Preguntas frecuentes
¿Cuáles son los requisitos mínimos para instalar Home Design Makeover?
Para instalar Home Design Makeover, necesitas un dispositivo Android con al menos la versión 4.4 o un dispositivo iOS con la versión 9.0 o superior. Además, se recomienda tener al menos 150 MB de espacio libre para asegurar un rendimiento óptimo del juego.
¿Es necesario tener conexión a internet para jugar Home Design Makeover?
Sí, se requiere una conexión a internet para acceder a todas las características de Home Design Makeover. Esto es necesario para sincronizar tu progreso, participar en eventos especiales y recibir actualizaciones de contenido regularmente.
¿Home Design Makeover es un juego gratuito?
Home Design Makeover se puede descargar y jugar de forma gratuita, pero ofrece compras dentro de la aplicación. Estas compras permiten adquirir elementos decorativos, monedas o gemas que pueden mejorar la experiencia de juego y acelerar el progreso.

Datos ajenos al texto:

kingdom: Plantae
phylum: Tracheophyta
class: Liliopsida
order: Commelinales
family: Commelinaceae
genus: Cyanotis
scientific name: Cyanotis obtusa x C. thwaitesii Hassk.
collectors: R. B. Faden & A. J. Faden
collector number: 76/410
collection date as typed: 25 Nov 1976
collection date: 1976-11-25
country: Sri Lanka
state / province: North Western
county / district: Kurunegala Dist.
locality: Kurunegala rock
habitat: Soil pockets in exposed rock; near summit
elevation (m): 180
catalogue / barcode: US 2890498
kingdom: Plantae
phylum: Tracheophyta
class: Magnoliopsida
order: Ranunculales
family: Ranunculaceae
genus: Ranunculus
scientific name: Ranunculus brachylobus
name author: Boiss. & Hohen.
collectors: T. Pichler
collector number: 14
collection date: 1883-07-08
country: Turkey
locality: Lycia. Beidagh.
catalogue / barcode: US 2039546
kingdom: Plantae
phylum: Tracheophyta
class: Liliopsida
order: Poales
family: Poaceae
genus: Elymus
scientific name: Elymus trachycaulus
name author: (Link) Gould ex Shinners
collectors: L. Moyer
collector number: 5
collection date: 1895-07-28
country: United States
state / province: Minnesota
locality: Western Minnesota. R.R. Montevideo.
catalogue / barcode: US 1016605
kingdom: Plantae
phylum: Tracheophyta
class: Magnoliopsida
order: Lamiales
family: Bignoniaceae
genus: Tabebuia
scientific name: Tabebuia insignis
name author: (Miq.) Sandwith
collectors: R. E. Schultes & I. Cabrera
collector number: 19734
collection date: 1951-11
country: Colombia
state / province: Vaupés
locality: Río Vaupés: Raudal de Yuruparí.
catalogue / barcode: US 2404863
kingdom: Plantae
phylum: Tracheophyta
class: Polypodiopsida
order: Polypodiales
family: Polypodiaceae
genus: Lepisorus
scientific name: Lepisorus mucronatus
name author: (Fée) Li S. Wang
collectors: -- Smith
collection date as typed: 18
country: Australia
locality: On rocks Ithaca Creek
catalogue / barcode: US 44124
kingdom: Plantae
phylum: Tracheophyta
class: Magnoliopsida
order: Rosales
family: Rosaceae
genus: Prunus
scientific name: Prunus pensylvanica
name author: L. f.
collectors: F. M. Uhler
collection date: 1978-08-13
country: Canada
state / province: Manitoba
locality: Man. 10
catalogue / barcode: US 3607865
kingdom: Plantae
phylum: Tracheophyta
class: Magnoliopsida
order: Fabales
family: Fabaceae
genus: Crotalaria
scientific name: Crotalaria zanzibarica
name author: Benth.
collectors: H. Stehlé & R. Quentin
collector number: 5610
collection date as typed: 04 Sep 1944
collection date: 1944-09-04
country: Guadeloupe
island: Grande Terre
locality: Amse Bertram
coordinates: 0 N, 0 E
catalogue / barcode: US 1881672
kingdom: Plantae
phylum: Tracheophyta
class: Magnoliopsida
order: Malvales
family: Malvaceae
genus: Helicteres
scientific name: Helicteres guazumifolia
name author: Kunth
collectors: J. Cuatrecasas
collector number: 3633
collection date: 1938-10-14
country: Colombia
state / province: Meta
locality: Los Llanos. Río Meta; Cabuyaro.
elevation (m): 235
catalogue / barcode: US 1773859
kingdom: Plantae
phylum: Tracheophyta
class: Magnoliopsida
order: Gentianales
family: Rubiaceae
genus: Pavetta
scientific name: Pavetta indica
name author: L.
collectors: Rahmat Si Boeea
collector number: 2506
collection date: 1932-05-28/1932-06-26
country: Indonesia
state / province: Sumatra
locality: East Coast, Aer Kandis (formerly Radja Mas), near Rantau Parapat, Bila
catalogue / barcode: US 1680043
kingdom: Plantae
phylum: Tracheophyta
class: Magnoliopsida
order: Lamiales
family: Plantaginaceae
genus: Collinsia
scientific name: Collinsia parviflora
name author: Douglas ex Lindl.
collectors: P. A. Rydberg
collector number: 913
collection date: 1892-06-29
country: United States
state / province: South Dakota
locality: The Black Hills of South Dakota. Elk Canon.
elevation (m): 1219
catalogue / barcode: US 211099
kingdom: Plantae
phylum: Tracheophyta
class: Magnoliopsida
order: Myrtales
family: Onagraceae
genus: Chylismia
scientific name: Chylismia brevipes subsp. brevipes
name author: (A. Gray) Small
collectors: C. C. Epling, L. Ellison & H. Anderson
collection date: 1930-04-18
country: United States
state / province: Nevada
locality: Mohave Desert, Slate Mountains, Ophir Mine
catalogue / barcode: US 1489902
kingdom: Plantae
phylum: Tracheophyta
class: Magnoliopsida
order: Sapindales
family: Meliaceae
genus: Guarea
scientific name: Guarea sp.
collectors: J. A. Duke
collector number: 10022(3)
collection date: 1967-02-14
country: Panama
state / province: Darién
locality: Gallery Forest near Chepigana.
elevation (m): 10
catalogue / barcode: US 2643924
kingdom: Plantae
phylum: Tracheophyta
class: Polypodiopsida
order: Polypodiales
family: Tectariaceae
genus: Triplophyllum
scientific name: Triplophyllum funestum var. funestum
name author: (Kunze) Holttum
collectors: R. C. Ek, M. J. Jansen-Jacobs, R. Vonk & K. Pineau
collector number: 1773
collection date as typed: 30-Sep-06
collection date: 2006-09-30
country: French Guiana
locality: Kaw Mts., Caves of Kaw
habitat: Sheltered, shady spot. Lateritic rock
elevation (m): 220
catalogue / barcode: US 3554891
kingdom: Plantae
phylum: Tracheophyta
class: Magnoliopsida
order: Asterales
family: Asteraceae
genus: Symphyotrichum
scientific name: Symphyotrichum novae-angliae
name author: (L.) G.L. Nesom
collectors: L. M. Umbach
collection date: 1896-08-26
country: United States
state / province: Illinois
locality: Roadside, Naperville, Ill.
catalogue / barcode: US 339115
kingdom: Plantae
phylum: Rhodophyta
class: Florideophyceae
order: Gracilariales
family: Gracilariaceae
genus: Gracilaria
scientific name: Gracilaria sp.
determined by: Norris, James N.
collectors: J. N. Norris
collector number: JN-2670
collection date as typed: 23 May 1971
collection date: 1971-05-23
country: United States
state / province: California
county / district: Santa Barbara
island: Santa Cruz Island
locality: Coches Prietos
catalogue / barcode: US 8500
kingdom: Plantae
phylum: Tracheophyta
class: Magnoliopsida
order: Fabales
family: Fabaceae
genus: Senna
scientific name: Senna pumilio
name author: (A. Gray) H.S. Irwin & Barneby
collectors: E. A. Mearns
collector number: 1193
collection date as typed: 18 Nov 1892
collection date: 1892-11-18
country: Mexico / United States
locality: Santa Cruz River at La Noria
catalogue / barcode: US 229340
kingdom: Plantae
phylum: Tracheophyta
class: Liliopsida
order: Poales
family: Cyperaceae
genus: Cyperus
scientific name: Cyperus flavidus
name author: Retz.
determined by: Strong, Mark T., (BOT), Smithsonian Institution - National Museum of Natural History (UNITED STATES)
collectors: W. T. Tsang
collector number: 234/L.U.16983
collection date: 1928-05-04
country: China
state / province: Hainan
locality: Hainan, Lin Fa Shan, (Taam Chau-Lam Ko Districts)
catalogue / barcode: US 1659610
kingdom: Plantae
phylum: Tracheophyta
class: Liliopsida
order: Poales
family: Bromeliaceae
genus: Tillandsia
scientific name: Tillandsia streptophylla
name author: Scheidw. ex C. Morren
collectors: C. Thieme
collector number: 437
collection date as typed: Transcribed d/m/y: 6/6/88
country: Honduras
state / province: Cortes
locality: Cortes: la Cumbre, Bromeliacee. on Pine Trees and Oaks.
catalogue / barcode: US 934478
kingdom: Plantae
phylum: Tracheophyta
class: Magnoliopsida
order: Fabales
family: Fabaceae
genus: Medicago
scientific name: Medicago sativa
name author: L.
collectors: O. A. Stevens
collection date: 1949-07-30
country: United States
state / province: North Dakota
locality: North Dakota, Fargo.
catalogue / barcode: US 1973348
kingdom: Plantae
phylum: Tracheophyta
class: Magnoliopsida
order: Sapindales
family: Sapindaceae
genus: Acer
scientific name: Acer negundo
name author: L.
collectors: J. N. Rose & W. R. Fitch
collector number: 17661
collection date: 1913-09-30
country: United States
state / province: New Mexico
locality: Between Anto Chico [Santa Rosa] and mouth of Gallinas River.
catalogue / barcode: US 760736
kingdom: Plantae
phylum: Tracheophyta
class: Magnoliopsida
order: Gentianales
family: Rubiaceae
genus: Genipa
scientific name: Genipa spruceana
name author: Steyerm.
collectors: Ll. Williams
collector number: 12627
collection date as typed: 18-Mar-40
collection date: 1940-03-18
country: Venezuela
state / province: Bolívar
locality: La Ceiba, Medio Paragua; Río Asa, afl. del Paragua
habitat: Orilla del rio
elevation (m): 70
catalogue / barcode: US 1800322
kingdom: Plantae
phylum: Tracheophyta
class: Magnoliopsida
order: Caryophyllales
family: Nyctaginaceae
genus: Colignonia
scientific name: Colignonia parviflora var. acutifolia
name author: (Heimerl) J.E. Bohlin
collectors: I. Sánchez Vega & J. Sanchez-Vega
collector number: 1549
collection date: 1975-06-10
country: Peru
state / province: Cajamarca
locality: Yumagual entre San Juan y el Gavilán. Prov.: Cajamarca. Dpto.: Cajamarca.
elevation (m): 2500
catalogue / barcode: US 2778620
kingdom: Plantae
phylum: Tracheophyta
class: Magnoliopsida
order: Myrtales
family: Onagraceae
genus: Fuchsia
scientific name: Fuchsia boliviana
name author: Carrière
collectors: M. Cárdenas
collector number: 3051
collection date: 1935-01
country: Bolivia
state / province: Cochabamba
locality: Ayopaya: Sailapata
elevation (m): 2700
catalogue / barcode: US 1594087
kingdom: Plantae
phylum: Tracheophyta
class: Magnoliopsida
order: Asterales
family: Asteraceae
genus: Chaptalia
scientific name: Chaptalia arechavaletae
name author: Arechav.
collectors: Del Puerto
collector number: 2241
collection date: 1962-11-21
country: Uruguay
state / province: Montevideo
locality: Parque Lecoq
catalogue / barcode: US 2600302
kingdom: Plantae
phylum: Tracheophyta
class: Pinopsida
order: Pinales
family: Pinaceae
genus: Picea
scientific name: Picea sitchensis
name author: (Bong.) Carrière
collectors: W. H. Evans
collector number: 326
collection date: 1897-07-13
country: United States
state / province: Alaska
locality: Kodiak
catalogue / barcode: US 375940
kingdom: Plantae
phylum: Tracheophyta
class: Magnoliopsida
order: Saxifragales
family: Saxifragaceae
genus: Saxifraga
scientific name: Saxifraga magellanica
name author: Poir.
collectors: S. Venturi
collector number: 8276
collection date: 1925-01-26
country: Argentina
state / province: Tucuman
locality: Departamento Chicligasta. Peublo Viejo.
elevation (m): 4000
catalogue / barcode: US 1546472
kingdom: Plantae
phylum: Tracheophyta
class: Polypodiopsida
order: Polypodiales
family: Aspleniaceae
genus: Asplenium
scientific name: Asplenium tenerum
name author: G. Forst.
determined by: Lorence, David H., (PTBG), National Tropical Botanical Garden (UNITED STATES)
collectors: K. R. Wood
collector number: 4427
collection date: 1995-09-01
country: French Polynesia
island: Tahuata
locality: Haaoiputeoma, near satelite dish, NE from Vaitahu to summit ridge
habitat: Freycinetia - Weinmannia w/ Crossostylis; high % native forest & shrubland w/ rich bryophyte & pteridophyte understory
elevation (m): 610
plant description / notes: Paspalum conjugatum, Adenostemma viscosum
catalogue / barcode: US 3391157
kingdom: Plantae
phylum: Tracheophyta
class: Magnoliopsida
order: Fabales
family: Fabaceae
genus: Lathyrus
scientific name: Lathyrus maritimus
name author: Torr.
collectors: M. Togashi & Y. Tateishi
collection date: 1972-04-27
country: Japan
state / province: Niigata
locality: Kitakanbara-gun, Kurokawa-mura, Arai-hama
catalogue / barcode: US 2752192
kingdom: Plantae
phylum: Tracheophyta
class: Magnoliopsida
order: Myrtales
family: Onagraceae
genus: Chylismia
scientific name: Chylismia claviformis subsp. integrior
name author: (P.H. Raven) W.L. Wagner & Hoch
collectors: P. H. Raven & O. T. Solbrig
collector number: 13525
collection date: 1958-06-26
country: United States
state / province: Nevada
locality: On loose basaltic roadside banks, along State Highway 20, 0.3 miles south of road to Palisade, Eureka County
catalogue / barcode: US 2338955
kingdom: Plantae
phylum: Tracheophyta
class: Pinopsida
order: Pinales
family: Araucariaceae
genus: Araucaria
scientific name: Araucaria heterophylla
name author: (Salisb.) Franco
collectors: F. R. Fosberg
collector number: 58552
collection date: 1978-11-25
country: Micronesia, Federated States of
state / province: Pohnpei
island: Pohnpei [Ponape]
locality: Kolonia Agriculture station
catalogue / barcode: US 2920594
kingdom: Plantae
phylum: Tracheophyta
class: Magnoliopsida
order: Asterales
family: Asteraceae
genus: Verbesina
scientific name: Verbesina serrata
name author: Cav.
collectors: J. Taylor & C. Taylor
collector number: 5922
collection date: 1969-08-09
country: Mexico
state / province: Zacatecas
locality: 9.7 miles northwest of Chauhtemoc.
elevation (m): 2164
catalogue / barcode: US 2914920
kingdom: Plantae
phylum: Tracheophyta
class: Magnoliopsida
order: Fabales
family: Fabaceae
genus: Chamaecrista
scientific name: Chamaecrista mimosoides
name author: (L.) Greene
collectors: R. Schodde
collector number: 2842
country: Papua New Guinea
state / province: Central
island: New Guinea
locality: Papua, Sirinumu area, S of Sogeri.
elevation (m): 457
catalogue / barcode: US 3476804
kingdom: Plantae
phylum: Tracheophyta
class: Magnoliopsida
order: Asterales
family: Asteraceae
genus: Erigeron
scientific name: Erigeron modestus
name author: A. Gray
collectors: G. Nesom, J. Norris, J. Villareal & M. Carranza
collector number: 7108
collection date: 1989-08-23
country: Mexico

¿Cómo puedo guardar mi progreso en Home Design Makeover?
El juego guarda automáticamente tu progreso en la nube si estás conectado a una cuenta de redes sociales como Facebook. Esto permite recuperar tu progreso en caso de cambiar de dispositivo o reinstalar la aplicación. Asegúrate de conectar tu cuenta para no perder tu avance.
¿Cuál es la temática principal de Home Design Makeover?
Home Design Makeover se centra en la remodelación y decoración de interiores. Los jugadores asumen el papel de un diseñador que ayuda a clientes a transformar sus espacios, resolviendo puzzles para ganar recursos y desbloquear nuevos elementos decorativos. Es ideal para quienes disfrutan de la creatividad y el diseño.